DEPOIS de muito se discutir a famosa questão dos crucifixos nas salas de aula (onde apenas resistia em 20 escolas, por todo o país), talvez seja altura de discutir algo verdadeiramente importante para a educação dos nossos filhos. Porque é uma cruz bem mais pesada do que qualquer crucifixo o ataque sistemático que vem sendo feito ao conhecimento científico, ao saber e aos valores.

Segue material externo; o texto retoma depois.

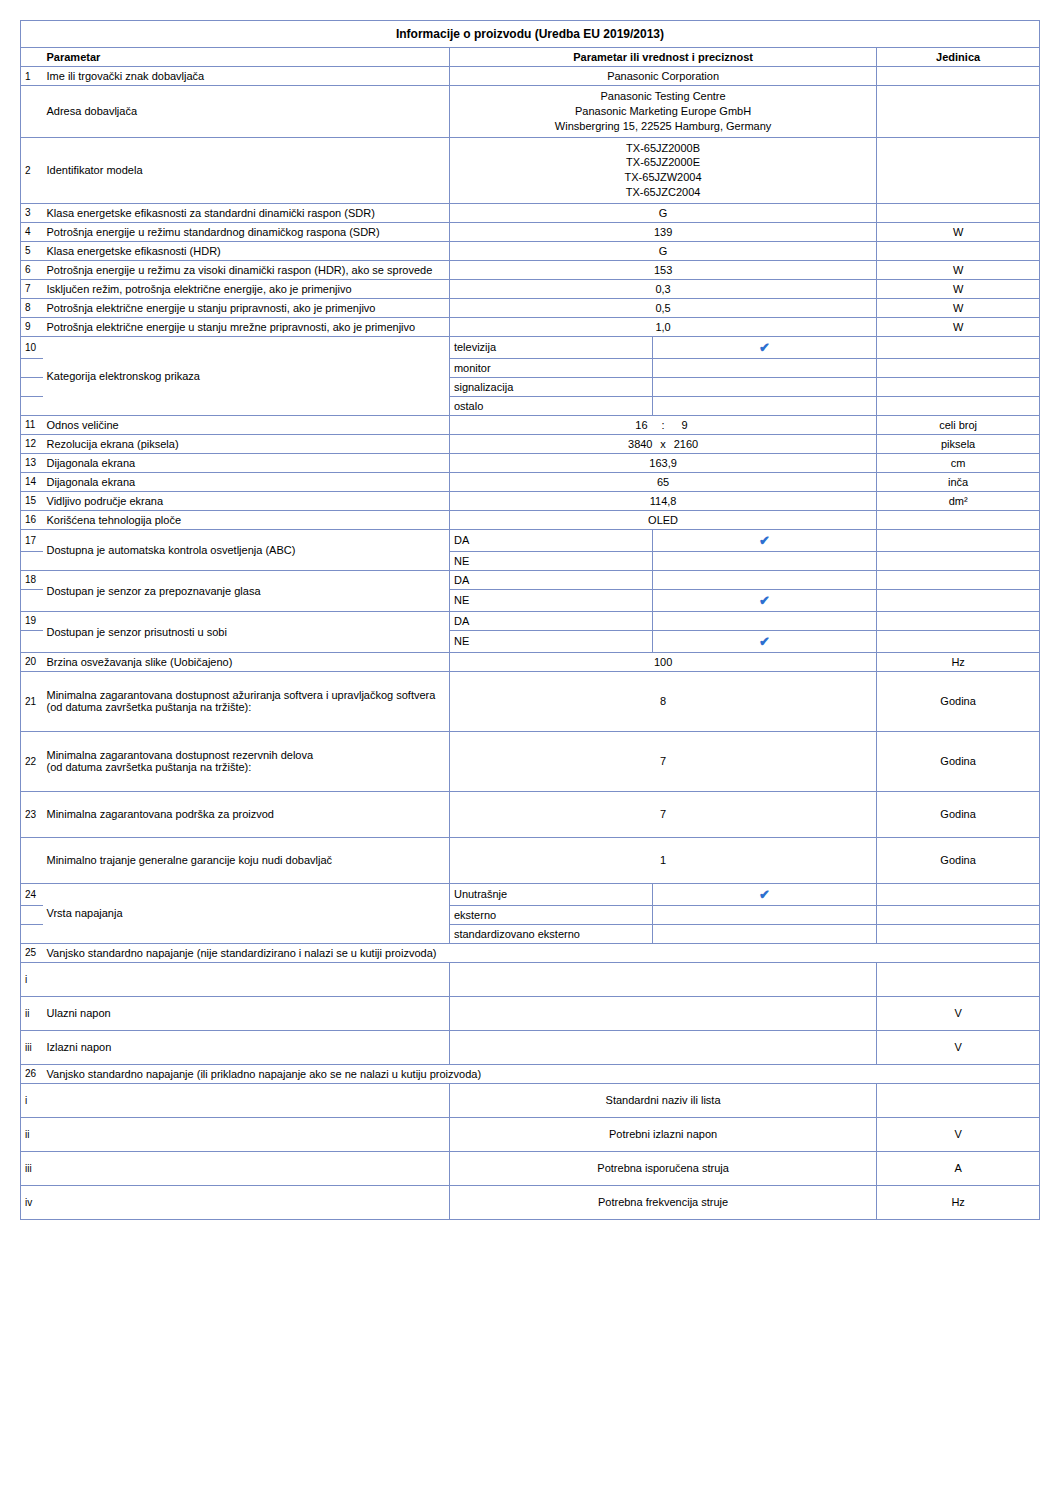Informacije o proizvodu (Uredba EU 2019/2013)
| | Parametar | Parametar ili vrednost i preciznost | Jedinica |
| --- | --- | --- | --- |
| 1 | Ime ili trgovački znak dobavljača | Panasonic Corporation | |
| | Adresa dobavljača | Panasonic Testing Centre Panasonic Marketing Europe GmbH Winsbergring 15, 22525 Hamburg, Germany | |
| 2 | Identifikator modela | TX-65JZ2000B TX-65JZ2000E TX-65JZW2004 TX-65JZC2004 | |
| 3 | Klasa energetske efikasnosti za standardni dinamički raspon (SDR) | G | |
| 4 | Potrošnja energije u režimu standardnog dinamičkog raspona (SDR) | 139 | W |
| 5 | Klasa energetske efikasnosti (HDR) | G | |
| 6 | Potrošnja energije u režimu za visoki dinamički raspon (HDR), ako se sprovede | 153 | W |
| 7 | Isključen režim, potrošnja električne energije, ako je primenjivo | 0,3 | W |
| 8 | Potrošnja električne energije u stanju pripravnosti, ako je primenjivo | 0,5 | W |
| 9 | Potrošnja električne energije u stanju mrežne pripravnosti, ako je primenjivo | 1,0 | W |
| 10 | Kategorija elektronskog prikaza | televizija | ✔ | |
| | monitor | | |
| | signalizacija | | |
| | ostalo | | |
| 11 | Odnos veličine | 16 : 9 | celi broj |
| 12 | Rezolucija ekrana (piksela) | 3840 x 2160 | piksela |
| 13 | Dijagonala ekrana | 163,9 | cm |
| 14 | Dijagonala ekrana | 65 | inča |
| 15 | Vidljivo područje ekrana | 114,8 | dm² |
| 16 | Korišćena tehnologija ploče | OLED | |
| 17 | Dostupna je automatska kontrola osvetljenja (ABC) | DA | ✔ | |
| | NE | | |
| 18 | Dostupan je senzor za prepoznavanje glasa | DA | | |
| | NE | ✔ | |
| 19 | Dostupan je senzor prisutnosti u sobi | DA | | |
| | NE | ✔ | |
| 20 | Brzina osvežavanja slike (Uobičajeno) | 100 | Hz |
| 21 | Minimalna zagarantovana dostupnost ažuriranja softvera i upravljačkog softvera (od datuma završetka puštanja na tržište): | 8 | Godina |
| 22 | Minimalna zagarantovana dostupnost rezervnih delova (od datuma završetka puštanja na tržište): | 7 | Godina |
| 23 | Minimalna zagarantovana podrška za proizvod | 7 | Godina |
| | Minimalno trajanje generalne garancije koju nudi dobavljač | 1 | Godina |
| 24 | Vrsta napajanja | Unutrašnje | ✔ | |
| | eksterno | | |
| | standardizovano eksterno | | |
| 25 | Vanjsko standardno napajanje (nije standardizirano i nalazi se u kutiji proizvoda) |
| i | | | |
| ii | Ulazni napon | | V |
| iii | Izlazni napon | | V |
| 26 | Vanjsko standardno napajanje (ili prikladno napajanje ako se ne nalazi u kutiju proizvoda) |
| i | | Standardni naziv ili lista | |
| ii | | Potrebni izlazni napon | V |
| iii | | Potrebna isporučena struja | A |
| iv | | Potrebna frekvencija struje | Hz |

Vejamos um exemplo esclarecedor: está numa comunicação de João Filipe de Matos, um dos dirigentes do Centro de Investigação em Educação da Faculdade de Ciências da Universidade de Lisboa e director da sua «Revista de Educação». Este académico, responsável pela formação de professores, parte de um princípio claro, recorrendo a uma citação: «nas sociedades capitalistas, a escola justifica e produz desigualdades».

Por isso, defende que - e cito para que não restem dúvidas - «a disciplina de matemática deve ser urgentemente eliminada dos currículos do ensino básico». Matos prefere que se ensine - volto a citar - «educação matemática». Ou seja, o professor tem uma religião e quer impô-la. E o seu primeiro mandamento é que nada se deve ensinar, salvo ensinar a aprender.

O mesmo responsável dá exemplos delirantes. Se o casal Silva quer ir do Campo Grande ao Parque das Nações, com os seus dois filhos, e a viagem de autocarro custa um euro por bilhete, quanto irá pagar?

Ora a resposta normal seria quatro euros. Mas isso é matemática antiga, cheia de mitos a que Matos quer pôr um fim. Ao cabo de vários argumentos sociais, ecológicos e políticos, Matos acha que quatro é muito, porque deveria haver desconto.

EU SEI que para a maioria dos leitores o professor Matos parece fruto da minha imaginação. Mas não é. Existe e, como ele, existem inúmeros seguidores desta religião que, um pouco por todo o Ministério da Educação, alastra as suas influências. Não só em Portugal, mas à volta do mundo. Esta espécie de religião, baseada num incontrolável relativismo, assentou arraiais na política da educação e criou o seu próprio credo - o «eduquês».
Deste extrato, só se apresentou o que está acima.